(Data to examine begins)
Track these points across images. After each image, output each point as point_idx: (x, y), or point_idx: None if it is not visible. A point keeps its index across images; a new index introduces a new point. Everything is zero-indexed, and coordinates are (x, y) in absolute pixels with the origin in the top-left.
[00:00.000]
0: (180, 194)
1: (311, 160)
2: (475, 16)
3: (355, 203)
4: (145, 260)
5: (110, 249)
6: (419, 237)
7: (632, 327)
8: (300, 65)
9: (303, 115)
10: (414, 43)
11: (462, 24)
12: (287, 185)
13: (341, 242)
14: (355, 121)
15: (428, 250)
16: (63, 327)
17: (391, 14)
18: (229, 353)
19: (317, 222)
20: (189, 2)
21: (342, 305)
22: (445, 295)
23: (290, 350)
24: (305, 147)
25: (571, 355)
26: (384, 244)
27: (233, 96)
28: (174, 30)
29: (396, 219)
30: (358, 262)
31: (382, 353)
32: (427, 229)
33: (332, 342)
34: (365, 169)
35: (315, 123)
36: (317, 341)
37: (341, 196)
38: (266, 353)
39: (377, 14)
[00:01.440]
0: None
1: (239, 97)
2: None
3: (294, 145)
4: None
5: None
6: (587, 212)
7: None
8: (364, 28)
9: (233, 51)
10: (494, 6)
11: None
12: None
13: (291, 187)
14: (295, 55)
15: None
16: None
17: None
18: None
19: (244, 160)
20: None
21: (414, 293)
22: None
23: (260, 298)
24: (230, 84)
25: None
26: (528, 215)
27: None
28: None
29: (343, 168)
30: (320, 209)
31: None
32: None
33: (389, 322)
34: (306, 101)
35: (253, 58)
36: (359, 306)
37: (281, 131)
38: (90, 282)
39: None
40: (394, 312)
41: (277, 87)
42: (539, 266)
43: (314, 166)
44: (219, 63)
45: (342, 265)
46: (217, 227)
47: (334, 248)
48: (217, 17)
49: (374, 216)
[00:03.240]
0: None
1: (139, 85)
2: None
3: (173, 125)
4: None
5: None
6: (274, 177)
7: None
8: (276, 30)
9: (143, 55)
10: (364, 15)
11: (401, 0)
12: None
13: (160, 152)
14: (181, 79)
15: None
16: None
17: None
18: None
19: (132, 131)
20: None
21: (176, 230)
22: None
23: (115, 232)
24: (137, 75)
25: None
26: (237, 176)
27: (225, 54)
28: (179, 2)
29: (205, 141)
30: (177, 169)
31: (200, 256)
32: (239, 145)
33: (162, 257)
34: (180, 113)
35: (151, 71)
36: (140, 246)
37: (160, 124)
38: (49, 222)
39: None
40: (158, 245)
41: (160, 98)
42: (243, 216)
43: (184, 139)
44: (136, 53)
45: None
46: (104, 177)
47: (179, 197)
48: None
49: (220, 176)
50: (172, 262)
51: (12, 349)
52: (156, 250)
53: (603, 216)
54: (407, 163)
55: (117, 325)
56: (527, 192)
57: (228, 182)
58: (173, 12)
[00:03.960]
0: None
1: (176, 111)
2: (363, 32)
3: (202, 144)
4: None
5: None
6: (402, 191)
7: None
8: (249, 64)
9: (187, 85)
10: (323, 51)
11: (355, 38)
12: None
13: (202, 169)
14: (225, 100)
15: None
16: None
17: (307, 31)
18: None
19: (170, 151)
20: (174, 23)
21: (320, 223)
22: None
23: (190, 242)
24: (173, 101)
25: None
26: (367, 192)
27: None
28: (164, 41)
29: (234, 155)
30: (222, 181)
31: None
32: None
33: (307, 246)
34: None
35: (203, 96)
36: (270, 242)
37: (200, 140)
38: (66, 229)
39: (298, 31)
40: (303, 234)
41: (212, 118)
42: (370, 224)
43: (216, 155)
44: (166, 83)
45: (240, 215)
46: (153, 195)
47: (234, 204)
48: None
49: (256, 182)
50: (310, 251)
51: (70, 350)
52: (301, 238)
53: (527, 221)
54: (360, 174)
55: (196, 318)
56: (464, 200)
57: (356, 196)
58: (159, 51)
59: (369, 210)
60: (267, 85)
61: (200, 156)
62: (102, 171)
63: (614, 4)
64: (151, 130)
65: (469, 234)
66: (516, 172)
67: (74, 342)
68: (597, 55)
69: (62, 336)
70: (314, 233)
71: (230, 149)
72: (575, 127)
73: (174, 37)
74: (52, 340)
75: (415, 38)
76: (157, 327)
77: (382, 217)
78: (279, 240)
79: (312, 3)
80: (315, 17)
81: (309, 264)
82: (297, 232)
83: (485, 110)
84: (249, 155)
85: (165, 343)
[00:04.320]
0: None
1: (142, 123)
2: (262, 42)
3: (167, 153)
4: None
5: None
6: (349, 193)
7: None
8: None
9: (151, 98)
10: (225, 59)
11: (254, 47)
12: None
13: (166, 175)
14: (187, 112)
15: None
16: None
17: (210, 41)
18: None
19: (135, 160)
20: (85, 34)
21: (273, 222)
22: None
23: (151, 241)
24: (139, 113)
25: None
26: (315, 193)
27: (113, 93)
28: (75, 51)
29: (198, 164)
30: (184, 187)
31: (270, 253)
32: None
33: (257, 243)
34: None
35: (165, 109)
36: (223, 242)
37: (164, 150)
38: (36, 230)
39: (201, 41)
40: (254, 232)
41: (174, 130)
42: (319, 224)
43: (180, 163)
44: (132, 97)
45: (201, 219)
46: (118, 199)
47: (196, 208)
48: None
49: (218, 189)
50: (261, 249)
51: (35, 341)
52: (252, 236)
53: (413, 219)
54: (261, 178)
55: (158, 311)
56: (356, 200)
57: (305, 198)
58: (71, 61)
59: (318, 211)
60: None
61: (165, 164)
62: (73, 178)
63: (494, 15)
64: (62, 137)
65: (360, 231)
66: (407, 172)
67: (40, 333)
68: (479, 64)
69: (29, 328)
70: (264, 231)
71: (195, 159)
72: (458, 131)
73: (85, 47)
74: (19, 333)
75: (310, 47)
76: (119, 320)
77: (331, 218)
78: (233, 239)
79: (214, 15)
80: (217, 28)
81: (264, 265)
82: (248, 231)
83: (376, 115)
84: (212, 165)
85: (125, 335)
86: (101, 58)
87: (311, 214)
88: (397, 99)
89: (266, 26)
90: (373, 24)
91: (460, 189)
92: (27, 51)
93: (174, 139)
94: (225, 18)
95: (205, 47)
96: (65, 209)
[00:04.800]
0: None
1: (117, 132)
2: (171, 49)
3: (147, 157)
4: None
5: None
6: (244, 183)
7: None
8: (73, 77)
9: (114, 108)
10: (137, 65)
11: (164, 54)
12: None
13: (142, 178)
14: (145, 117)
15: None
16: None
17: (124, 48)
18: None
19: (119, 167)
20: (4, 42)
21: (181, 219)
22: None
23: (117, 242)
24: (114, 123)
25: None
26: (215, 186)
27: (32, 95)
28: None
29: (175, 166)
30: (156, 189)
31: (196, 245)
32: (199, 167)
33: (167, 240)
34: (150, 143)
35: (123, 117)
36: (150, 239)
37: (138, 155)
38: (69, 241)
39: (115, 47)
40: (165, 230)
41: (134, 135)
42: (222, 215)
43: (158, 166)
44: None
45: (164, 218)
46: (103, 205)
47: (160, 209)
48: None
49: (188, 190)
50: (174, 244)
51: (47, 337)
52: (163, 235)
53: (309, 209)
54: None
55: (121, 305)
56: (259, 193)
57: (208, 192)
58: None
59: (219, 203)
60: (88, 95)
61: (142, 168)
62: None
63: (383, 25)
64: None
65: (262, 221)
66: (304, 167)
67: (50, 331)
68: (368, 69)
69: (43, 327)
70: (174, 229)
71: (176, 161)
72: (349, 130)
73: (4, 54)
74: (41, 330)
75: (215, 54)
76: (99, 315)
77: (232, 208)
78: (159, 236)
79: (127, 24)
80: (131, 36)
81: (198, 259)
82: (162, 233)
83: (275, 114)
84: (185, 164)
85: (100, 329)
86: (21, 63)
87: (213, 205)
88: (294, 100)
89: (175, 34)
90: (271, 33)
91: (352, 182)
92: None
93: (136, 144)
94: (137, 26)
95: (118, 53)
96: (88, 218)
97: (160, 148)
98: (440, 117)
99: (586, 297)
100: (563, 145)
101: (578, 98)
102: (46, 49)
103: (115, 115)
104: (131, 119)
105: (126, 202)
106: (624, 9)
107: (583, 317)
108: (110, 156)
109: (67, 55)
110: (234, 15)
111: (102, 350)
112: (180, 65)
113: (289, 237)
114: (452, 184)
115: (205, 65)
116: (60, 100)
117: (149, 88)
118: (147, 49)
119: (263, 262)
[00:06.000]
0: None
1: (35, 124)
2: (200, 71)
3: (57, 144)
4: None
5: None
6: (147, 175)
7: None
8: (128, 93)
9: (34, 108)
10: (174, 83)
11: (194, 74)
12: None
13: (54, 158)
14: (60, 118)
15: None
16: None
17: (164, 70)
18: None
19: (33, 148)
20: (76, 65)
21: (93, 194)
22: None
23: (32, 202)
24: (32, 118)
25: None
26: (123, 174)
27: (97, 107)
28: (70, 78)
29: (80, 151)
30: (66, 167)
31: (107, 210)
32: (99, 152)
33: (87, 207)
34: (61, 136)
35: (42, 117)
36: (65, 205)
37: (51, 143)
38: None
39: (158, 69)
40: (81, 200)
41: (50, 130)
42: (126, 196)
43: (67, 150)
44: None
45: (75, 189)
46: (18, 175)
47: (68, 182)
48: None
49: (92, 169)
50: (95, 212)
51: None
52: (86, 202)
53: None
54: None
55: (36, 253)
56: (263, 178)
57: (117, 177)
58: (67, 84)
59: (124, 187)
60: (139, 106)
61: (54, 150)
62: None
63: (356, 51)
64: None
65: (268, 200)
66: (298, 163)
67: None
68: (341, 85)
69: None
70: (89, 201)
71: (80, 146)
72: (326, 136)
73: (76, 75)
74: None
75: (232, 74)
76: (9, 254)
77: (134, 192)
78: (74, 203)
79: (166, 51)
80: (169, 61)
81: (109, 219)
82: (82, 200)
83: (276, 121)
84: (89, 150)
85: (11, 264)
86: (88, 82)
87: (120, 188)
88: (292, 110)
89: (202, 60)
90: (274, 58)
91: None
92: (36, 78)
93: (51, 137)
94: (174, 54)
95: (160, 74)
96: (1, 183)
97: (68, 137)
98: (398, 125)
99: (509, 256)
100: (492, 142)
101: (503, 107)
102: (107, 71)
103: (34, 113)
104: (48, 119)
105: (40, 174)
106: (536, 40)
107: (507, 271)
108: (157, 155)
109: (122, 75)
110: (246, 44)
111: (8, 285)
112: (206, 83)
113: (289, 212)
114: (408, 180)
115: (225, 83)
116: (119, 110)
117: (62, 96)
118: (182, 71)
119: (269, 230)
(Data to examine ends)
## Your task
Could you set down, word for word, only the lines above from the line with "92: (27, 51)" to the line with "97: (160, 148)", including both?

## Exercise result
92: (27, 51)
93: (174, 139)
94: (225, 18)
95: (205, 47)
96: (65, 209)
[00:04.800]
0: None
1: (117, 132)
2: (171, 49)
3: (147, 157)
4: None
5: None
6: (244, 183)
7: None
8: (73, 77)
9: (114, 108)
10: (137, 65)
11: (164, 54)
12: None
13: (142, 178)
14: (145, 117)
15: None
16: None
17: (124, 48)
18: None
19: (119, 167)
20: (4, 42)
21: (181, 219)
22: None
23: (117, 242)
24: (114, 123)
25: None
26: (215, 186)
27: (32, 95)
28: None
29: (175, 166)
30: (156, 189)
31: (196, 245)
32: (199, 167)
33: (167, 240)
34: (150, 143)
35: (123, 117)
36: (150, 239)
37: (138, 155)
38: (69, 241)
39: (115, 47)
40: (165, 230)
41: (134, 135)
42: (222, 215)
43: (158, 166)
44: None
45: (164, 218)
46: (103, 205)
47: (160, 209)
48: None
49: (188, 190)
50: (174, 244)
51: (47, 337)
52: (163, 235)
53: (309, 209)
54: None
55: (121, 305)
56: (259, 193)
57: (208, 192)
58: None
59: (219, 203)
60: (88, 95)
61: (142, 168)
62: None
63: (383, 25)
64: None
65: (262, 221)
66: (304, 167)
67: (50, 331)
68: (368, 69)
69: (43, 327)
70: (174, 229)
71: (176, 161)
72: (349, 130)
73: (4, 54)
74: (41, 330)
75: (215, 54)
76: (99, 315)
77: (232, 208)
78: (159, 236)
79: (127, 24)
80: (131, 36)
81: (198, 259)
82: (162, 233)
83: (275, 114)
84: (185, 164)
85: (100, 329)
86: (21, 63)
87: (213, 205)
88: (294, 100)
89: (175, 34)
90: (271, 33)
91: (352, 182)
92: None
93: (136, 144)
94: (137, 26)
95: (118, 53)
96: (88, 218)
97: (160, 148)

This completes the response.